On the other hand, Special Counsel Robert Mueller never performed what he termed a traditional prosecutorial analysis of the evidence of obstruction, and Attorney General William Barr’s own analysis was quick and came off to many analysts (including me) as highly political. So it’s a really difficult question whether the next attorney general should regard it as a final prosecutorial judgment—and it’s probably an unanswerable question without seeing the work product that underlies Barr’s determination.

Finally, there are important things we don’t know that could reasonably bear on the question of Trump’s possible prosecution. Perhaps the most important of these is Trump’s behavior between now and when the question ripens. The matter will look very different if he, say, loses in a landslide and leaves office graciously (for him) than it will if he loses narrowly, refuses to accept the results of the election, and resists leaving office. One important prudential factor in the question of his prosecution, after all, might reasonably be the extent to which criminal process against the former president would serve to protect against an ongoing threat to democracy—rather than, say, merely serve as retroactive accountability for past conduct.

Put all this together, and it’s hard to think of a simple answer to Detrow’s question that honors all of the various principles of which an aspiring president needs to be cognizant. The candidate cannot say anything that promises either to direct or encourage Trump’s prosecution or to prevent it. Any such promise, in either direction, involves a statement of political direction to law enforcement on a specific investigative matter of the type that must be anathema.

The candidate can and should promise to pick an attorney general in whom the public can repose confidence and to defer to the Justice Department on investigative matters, in general—but it’s very important neither to seek nor to suggest that one will seek any kind of understanding with the attorney general as to how he or she will behave.

A presidential candidate should also neither promise to use nor promise not to use the pardon power with respect to Trump. Circumstances might reasonably call for either course, and it’s important to maintain flexibility on the subject for now.

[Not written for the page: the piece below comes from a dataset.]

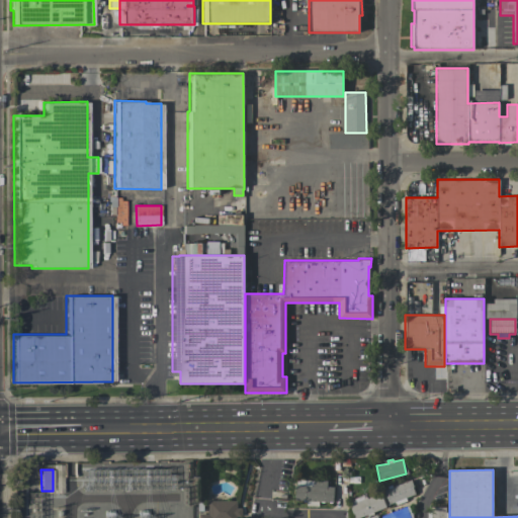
[(333,502),(294,500),(295,485),(313,486),(313,480),(327,481),(326,487),(333,487),(333,502)]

Candidates should also avoid doing prospective damage to the tradition of presidential administrations not going after their predecessors. Normalizing this sort of rhetoric is extremely dangerous.

For all of which reasons, I think the best way for a candidate to answer Detrow’s question is to forthrightly and candidly refuse to answer—and to explain why.

Here is what I wish Harris had said: “My view of the relationship between the White House and the Justice Department does not allow me to answer that question, which raises important issues related to the peaceful transition of power, the finality of Justice Department decisions to close cases and the presumption of innocence. I would select an attorney general the public can trust to handle delicate investigative and prosecutorial questions, and I would make sure that person has the latitude to do his or her job without political interference—including from me. I am also aware that the only prior time such an issue has arisen in our history, it was resolved not by Justice Department action but by presidential action. So as to preserve my own latitude for independent action, I think the less I say on the subject, the better.”

Such a statement wouldn’t light a fire in the hearts of any political constituency, but it’s the right answer.

Benjamin Wittes is editor in chief of Lawfare and a Senior Fellow in Governance Studies at the Brookings Institution. He is the author of several books.